-- Your task --
Scan the records for the word "between". Return each line where it is found.

-- Input for this task --
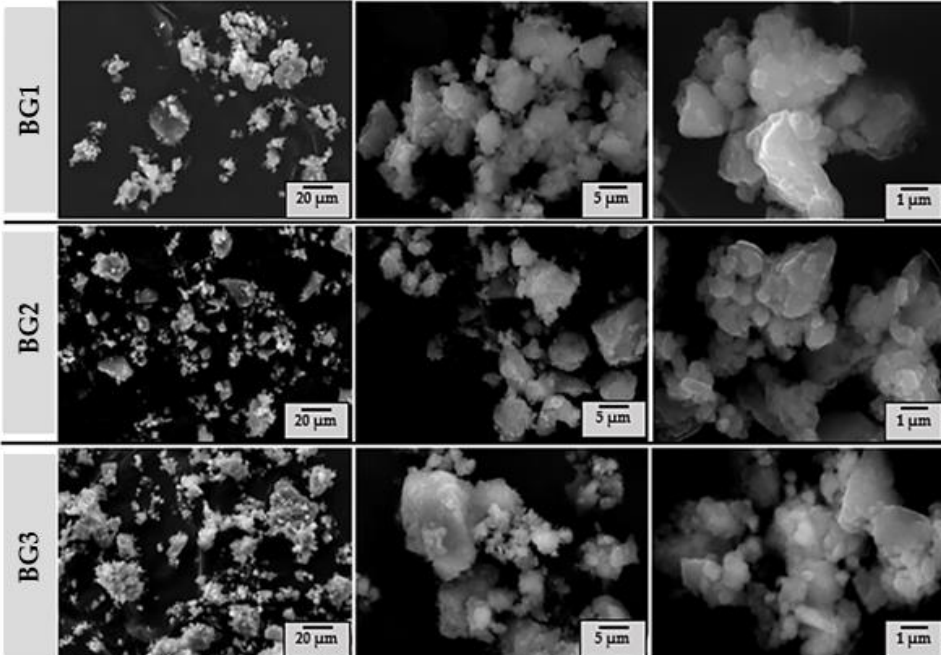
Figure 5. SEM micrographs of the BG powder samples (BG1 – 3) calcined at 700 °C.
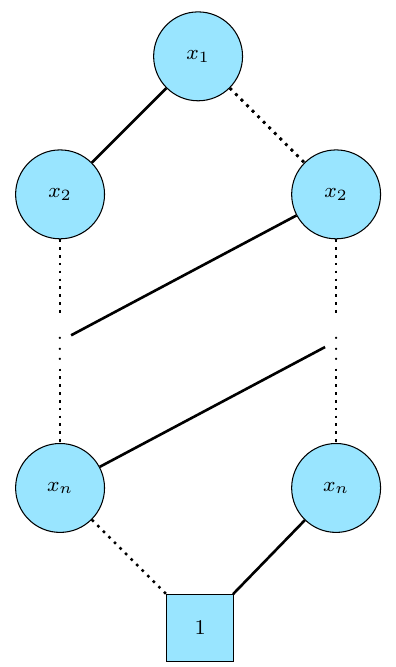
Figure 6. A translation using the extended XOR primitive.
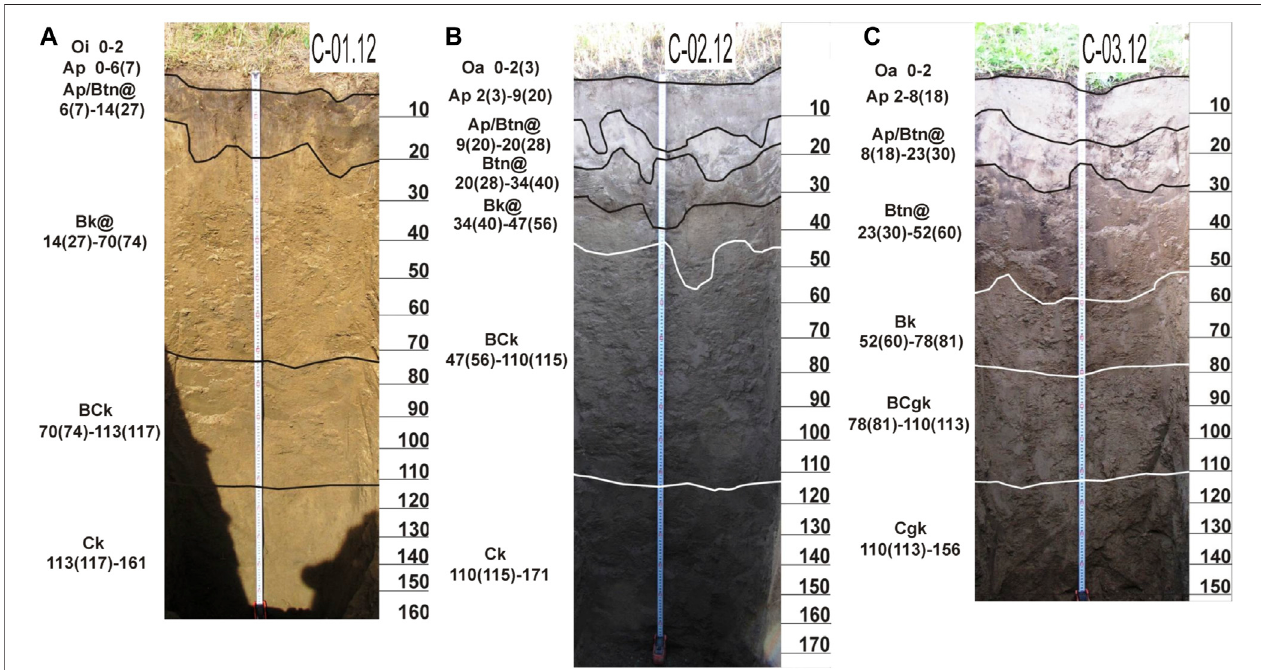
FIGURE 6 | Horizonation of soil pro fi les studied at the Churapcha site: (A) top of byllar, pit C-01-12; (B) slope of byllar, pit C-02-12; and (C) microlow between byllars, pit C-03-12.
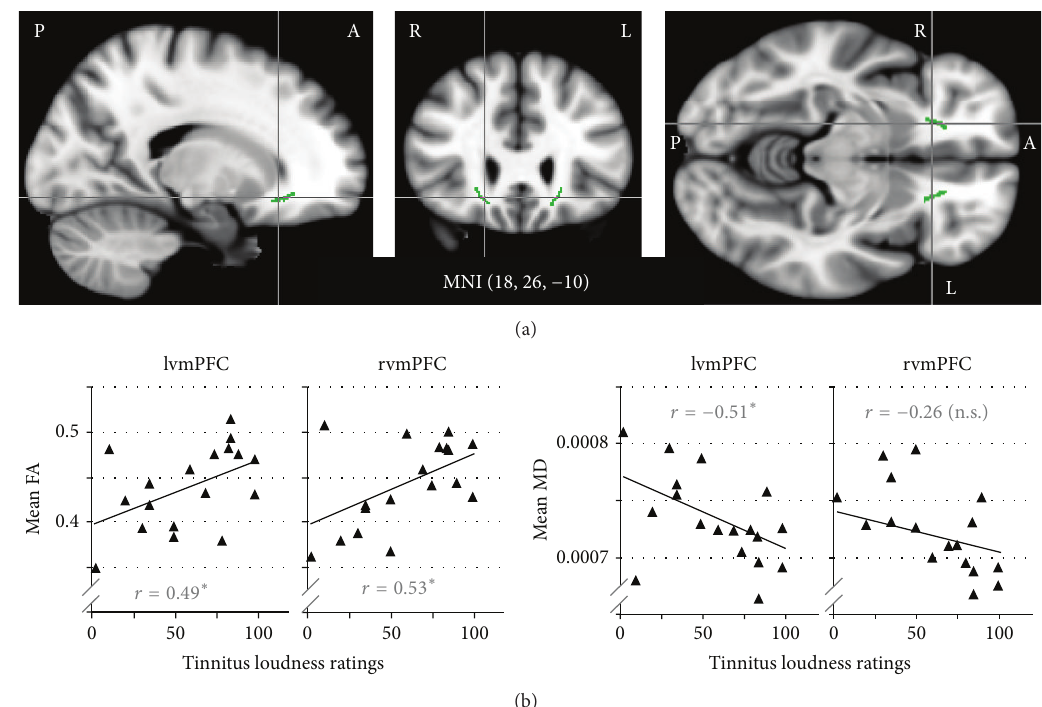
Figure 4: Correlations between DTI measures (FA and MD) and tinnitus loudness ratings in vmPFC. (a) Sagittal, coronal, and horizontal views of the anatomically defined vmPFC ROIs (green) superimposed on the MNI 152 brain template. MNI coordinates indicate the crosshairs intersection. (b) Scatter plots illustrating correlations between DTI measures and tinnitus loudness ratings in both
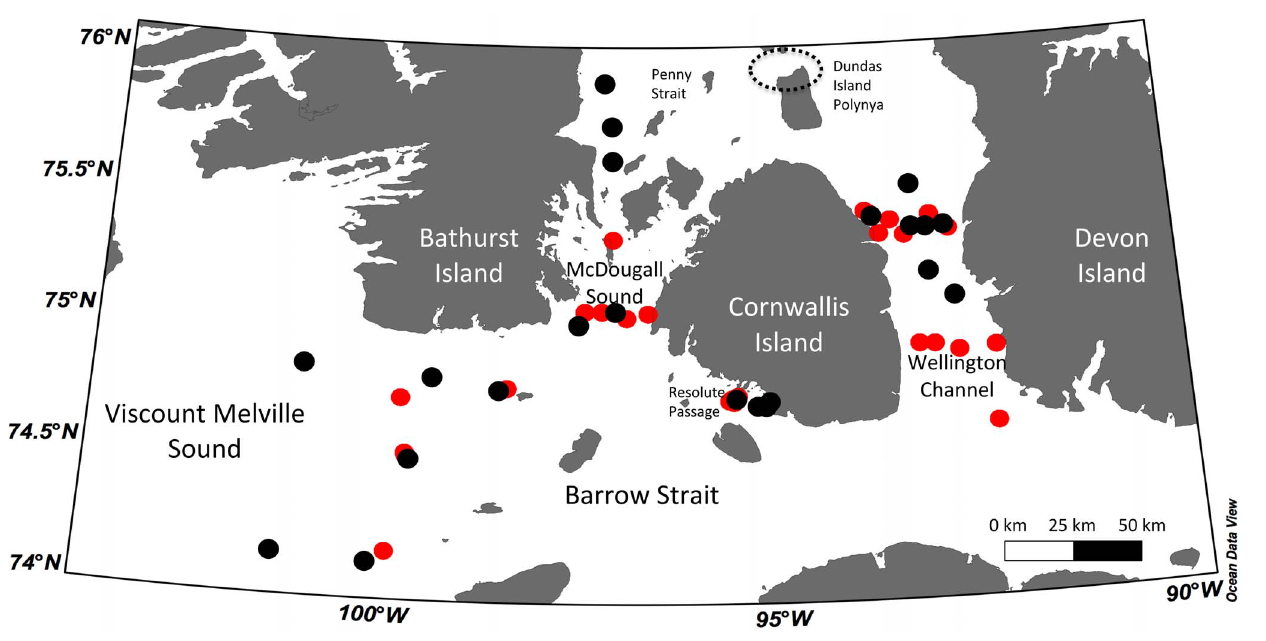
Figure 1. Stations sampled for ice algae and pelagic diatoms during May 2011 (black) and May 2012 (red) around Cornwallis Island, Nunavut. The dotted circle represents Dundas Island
==
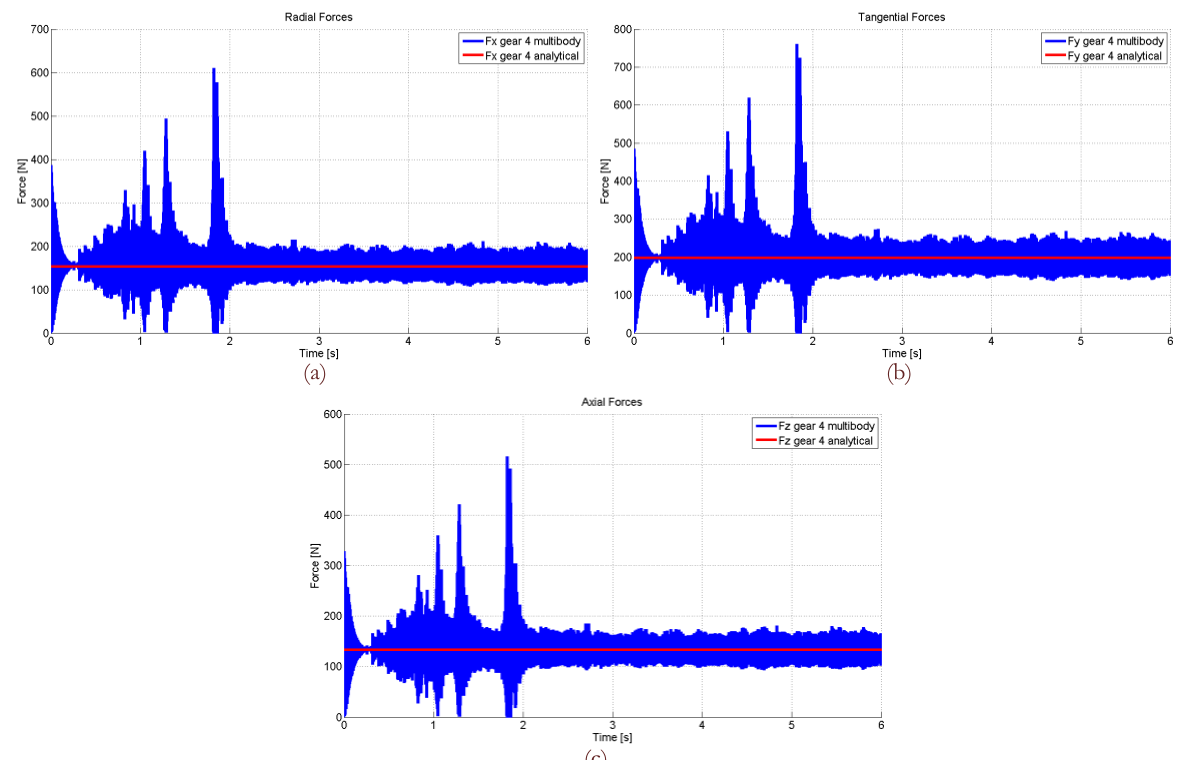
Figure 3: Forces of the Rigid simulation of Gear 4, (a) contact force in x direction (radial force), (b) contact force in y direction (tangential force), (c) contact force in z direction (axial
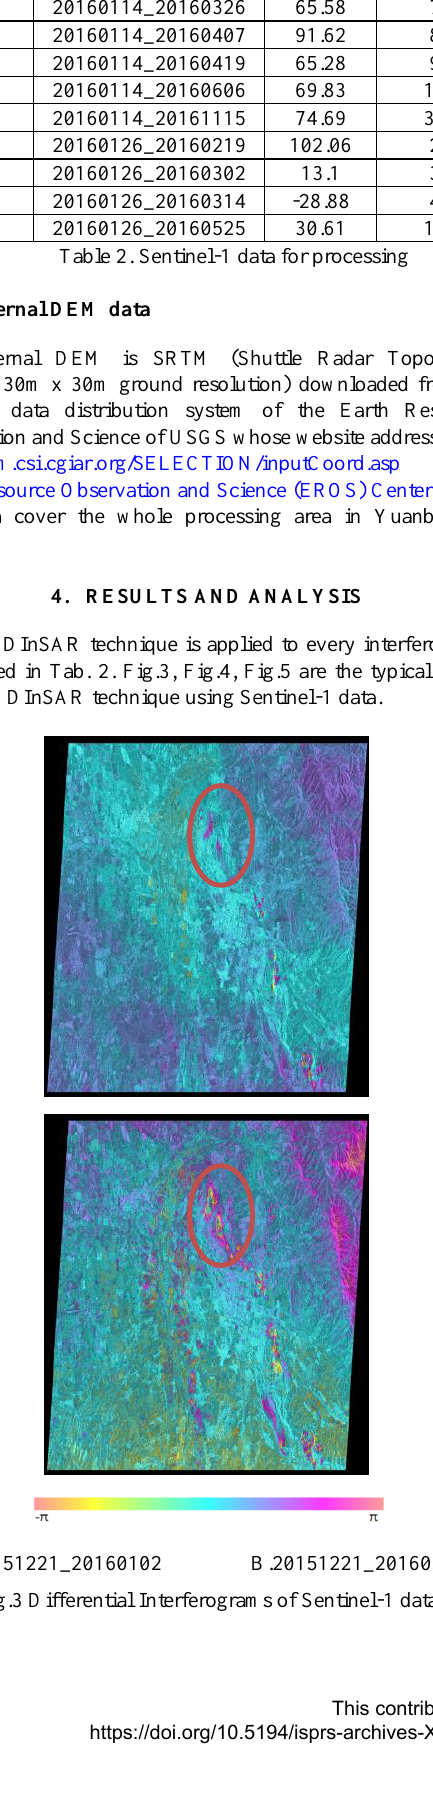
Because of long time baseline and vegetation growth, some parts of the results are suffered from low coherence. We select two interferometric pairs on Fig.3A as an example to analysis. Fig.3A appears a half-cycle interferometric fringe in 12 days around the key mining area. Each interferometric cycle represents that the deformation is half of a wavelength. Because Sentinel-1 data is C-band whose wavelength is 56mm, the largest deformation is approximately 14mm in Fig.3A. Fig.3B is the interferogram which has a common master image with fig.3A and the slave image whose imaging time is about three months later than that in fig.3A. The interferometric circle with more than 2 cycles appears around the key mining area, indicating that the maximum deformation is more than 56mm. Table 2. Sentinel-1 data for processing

-- Reply to the exercise --
FIGURE 6 | Horizonation of soil pro fi les studied at the Churapcha site: (A) top of byllar, pit C-01-12; (B) slope of byllar, pit C-02-12; and (C) microlow between byllars, pit C-03-12.
Figure 4: Correlations between DTI measures (FA and MD) and tinnitus loudness ratings in vmPFC. (a) Sagittal, coronal, and horizontal views of the anatomically defined vmPFC ROIs (green) superimposed on the MNI 152 brain template. MNI coordinates indicate the crosshairs intersection. (b) Scatter plots illustrating correlations between DTI measures and tinnitus loudness ratings in both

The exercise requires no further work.